## Given passage:
=====

Actually, I believe RFID is exactly the kind of tech that would be needed for tracking.

Here's how it works: say you have an RFID chip implanted. You walk into a store, say Walmart. To do so, you must pass through the entrance. The entrance channels you through a narrow area where a special reader activates your RFID chip and reads it. Now Walmart knows person 3478302A748 has entered their store. Walmart's reader sends a request to the national database for more information. That database identifies you as Mr. John Q. Serdgiam. Walmart's request then goes to your bank, which reports back some standard information on your credit rating and available funds.

At the same time, Walmart has requested information on your purchases, so your bank also sends a list of recent charges made to your account. Your medical records are also accessed through another database, as well as your tax records and any information from law enforcement.

That information is then sent back to Walmart. If it indicates you have been arrested for shoplifting, Walmart may simply lock the doors before you go through into the store and alert security. If Walmart deems you have insufficient credit and resources to pass their requirements, the same thing can happen. All of this happens within less than a single second so you never really notice what all has gone on behind the scenes.

Let's say you do get in and you shop around and find some ground beef on sale. Walmart's computer has information that your doctor has told you to avoid red meat; when you try to check out, the sale may be rejected. it's all up to Walmart. Now let's say you do buy the meat because Walmart doesn't care what your doctor says. Two weeks later you go to your doctor and your RFID chip is again checked. This time the doctor wants to know about insurance status, so the request goes to the national database, then to your insurance company, and back with all of your information. But your doctor wants to know what you have been buying, so he also receives word that you bought 10 pounds of ground beef! Now you are in the room, the doctor walks in, and he knows you are not following the diet he prescribed.

In short, every purchase, every transaction, every entry into a store can be verified, recorded, and disseminated in the blink of an eye, simply using that one unique identifier and a network of databases which already exist.

Now compare that to quantum dots as in the article you linked. They do not contain a unique identifier to your identity, only a record that the person who has these dots has received this vaccination but not that vaccination. There is no way one could be denied entry to a store or verified that they made a certain purchase... all one would know frorm examining the dots is that this person has had the following vaccinations. There could be a million people who have had the same vaccinations you have had; which person out of that million is this?

=====

## Dataset content:
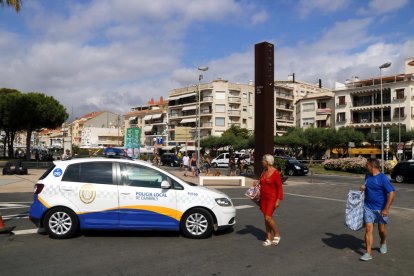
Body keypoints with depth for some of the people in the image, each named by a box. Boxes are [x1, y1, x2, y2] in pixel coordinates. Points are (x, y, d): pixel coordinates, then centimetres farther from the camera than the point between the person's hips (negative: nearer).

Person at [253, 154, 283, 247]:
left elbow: (280, 187, -13)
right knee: (266, 218, 8)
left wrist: (278, 200, -18)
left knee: (268, 217, -14)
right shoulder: (264, 171, 6)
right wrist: (258, 181, 5)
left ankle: (277, 235, 9)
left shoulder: (276, 173, -15)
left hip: (272, 198, -7)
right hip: (264, 198, 7)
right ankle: (269, 239, 16)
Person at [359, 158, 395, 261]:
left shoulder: (383, 178, -17)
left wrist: (386, 209, -20)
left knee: (381, 229, 14)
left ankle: (383, 243, 46)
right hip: (368, 207, 4)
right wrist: (363, 188, -3)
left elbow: (392, 193, -19)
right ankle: (368, 253, -1)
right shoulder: (367, 176, 4)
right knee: (368, 229, -4)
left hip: (381, 209, -4)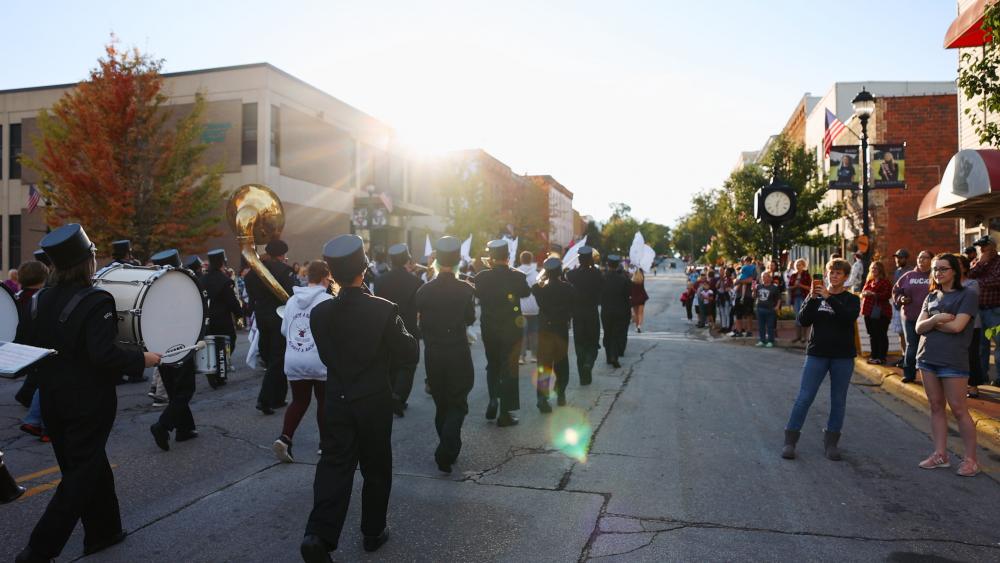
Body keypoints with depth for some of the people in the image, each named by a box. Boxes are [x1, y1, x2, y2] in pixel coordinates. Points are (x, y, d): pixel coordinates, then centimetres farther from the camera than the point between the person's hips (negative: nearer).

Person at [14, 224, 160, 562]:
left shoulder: (40, 299, 1)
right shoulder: (97, 302, -19)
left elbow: (23, 344, 5)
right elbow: (104, 354, -27)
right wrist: (142, 359, -15)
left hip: (52, 399, 7)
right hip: (89, 402, -7)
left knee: (89, 464, 20)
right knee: (82, 473, 7)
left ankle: (103, 531, 32)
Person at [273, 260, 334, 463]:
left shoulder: (292, 300, 5)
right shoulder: (327, 300, -13)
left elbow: (284, 330, 11)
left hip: (293, 360, 5)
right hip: (319, 361, -5)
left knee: (299, 401, 15)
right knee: (324, 401, 12)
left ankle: (284, 439, -1)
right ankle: (325, 442, 21)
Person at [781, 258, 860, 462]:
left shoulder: (851, 300, 3)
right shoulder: (816, 296, 7)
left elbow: (849, 317, -18)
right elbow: (803, 321, -4)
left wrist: (829, 297, -24)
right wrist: (812, 298, -16)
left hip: (843, 356, 0)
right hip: (817, 354, 0)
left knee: (838, 401, 6)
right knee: (804, 398, -4)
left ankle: (831, 442, 19)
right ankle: (790, 440, 2)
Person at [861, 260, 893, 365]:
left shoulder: (885, 282, -5)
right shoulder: (868, 282, 18)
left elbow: (887, 295, -17)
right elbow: (862, 293, 24)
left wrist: (873, 294, -25)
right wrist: (863, 294, 1)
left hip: (881, 313, -7)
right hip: (869, 312, 7)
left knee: (881, 335, -4)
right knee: (872, 335, 12)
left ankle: (881, 357, 0)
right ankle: (874, 356, 20)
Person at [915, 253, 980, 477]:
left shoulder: (968, 295, -3)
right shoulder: (931, 297, 14)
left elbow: (956, 326, -15)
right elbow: (919, 328, 4)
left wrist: (932, 323, -1)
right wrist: (935, 319, -14)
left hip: (953, 360, -6)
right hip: (927, 357, 6)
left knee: (958, 409, -2)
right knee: (936, 406, 8)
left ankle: (971, 459, 8)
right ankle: (940, 454, 15)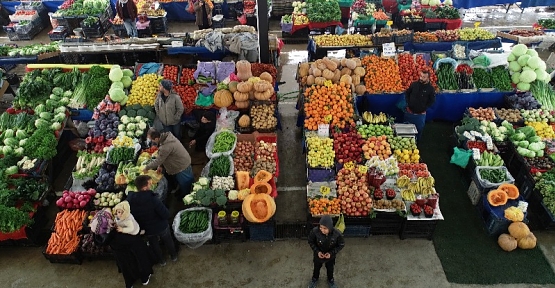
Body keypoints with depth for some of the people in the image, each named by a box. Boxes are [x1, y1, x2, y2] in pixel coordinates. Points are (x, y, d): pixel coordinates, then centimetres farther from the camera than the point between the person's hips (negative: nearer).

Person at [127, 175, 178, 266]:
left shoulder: (130, 199, -23)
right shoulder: (152, 199, -37)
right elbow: (166, 215, -33)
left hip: (147, 229, 3)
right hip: (161, 227, -3)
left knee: (154, 245, 31)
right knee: (168, 241, 28)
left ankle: (161, 260, 52)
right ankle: (173, 256, 52)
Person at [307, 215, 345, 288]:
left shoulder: (337, 234, -34)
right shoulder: (315, 231, -34)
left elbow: (341, 245, -15)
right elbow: (310, 242, -14)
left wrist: (331, 253, -23)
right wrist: (317, 251, -23)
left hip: (330, 256, 0)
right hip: (318, 255, 0)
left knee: (330, 269, 28)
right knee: (316, 268, 28)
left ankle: (330, 280, 60)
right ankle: (315, 279, 60)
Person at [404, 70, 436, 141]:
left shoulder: (430, 89, -12)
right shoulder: (414, 84, -7)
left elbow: (432, 100, 0)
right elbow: (407, 93, 9)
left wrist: (424, 108, -7)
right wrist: (408, 103, 0)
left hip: (420, 114, -2)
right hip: (409, 112, 2)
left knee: (419, 130, 12)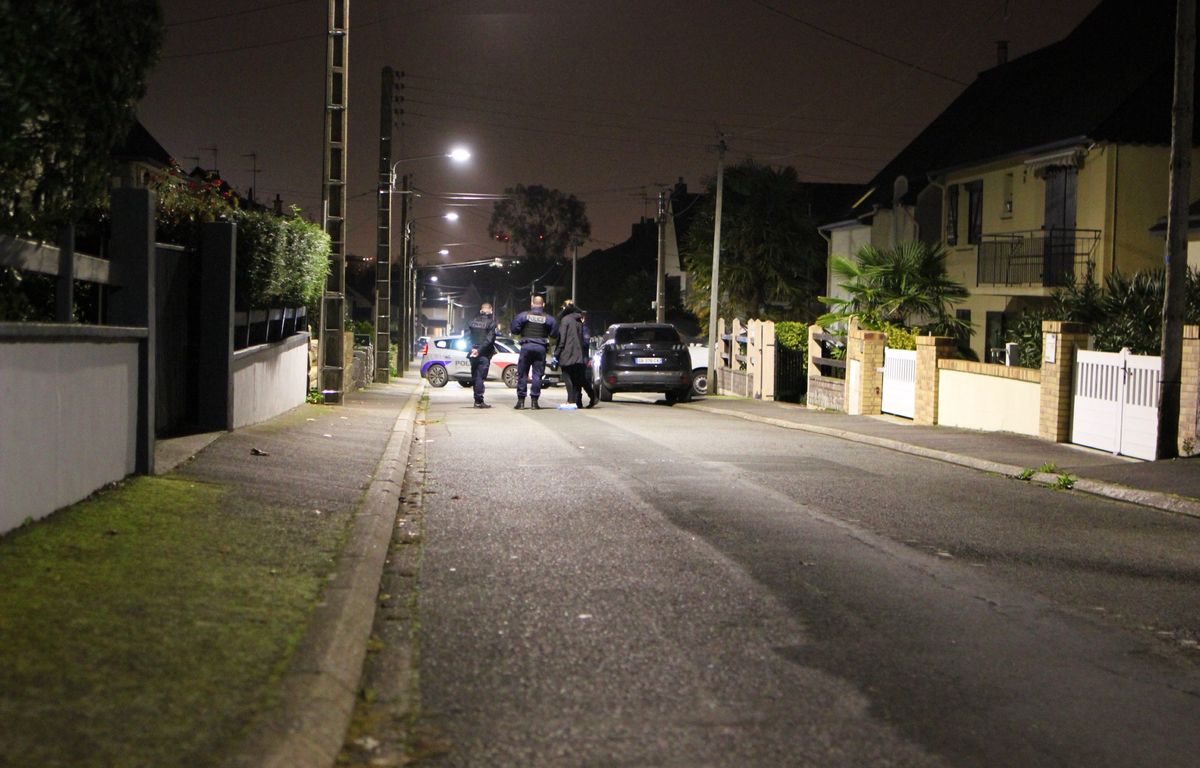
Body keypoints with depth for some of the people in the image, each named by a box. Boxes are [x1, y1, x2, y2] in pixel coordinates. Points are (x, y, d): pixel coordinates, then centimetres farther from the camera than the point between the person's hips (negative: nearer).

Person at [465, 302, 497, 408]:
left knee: (475, 376, 11)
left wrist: (472, 348, 0)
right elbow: (489, 339, -16)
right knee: (480, 377, -3)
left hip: (474, 353, 5)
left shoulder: (473, 321, 8)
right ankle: (479, 401, -6)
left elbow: (467, 336, 2)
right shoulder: (491, 323, -7)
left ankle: (477, 400, 15)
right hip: (484, 354, -5)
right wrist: (479, 350, -16)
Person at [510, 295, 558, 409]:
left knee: (522, 374, 6)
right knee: (537, 374, 3)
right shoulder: (549, 318, 1)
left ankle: (521, 401, 6)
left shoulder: (523, 315, -1)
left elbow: (514, 330, -1)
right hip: (541, 348, 0)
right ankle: (534, 400, -1)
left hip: (526, 347, 0)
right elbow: (555, 334, 3)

=====

## Task instructions:
A. Rewrite the RFID post from "Here's how it" to "and available funds.", changing "narrow area" to "narrow corridor".
B. Check each statement against the RFID post and answer yes or no, quoting the words that decide it.
(i) The bank sends a list of recent charges made to the account.
(ii) Quantum dots contain a unique identifier to a person's identity.
(iii) The whole exchange of information at the store entrance takes several seconds.
C. In the RFID post, how much ground beef does the doctor learn was bought?

## Answer section:
A.
Here's how it works: say you have an RFID chip implanted. You walk into a store, say Walmart. To do so, you must pass through the entrance. The entrance channels you through a narrow corridor where a special reader activates your RFID chip and reads it. Now Walmart knows person 3478302A748 has entered their store. Walmart's reader sends a request to the national database for more information. That database identifies you as Mr. John Q. Serdgiam. Walmart's request then goes to your bank, which reports back some standard information on your credit rating and available funds.

B.
(i) Yes: "your bank also sends a list of recent charges made to your account."
(ii) No: "They do not contain a unique identifier to your identity"
(iii) No: "All of this happens within less than a single second"

C. 10 pounds.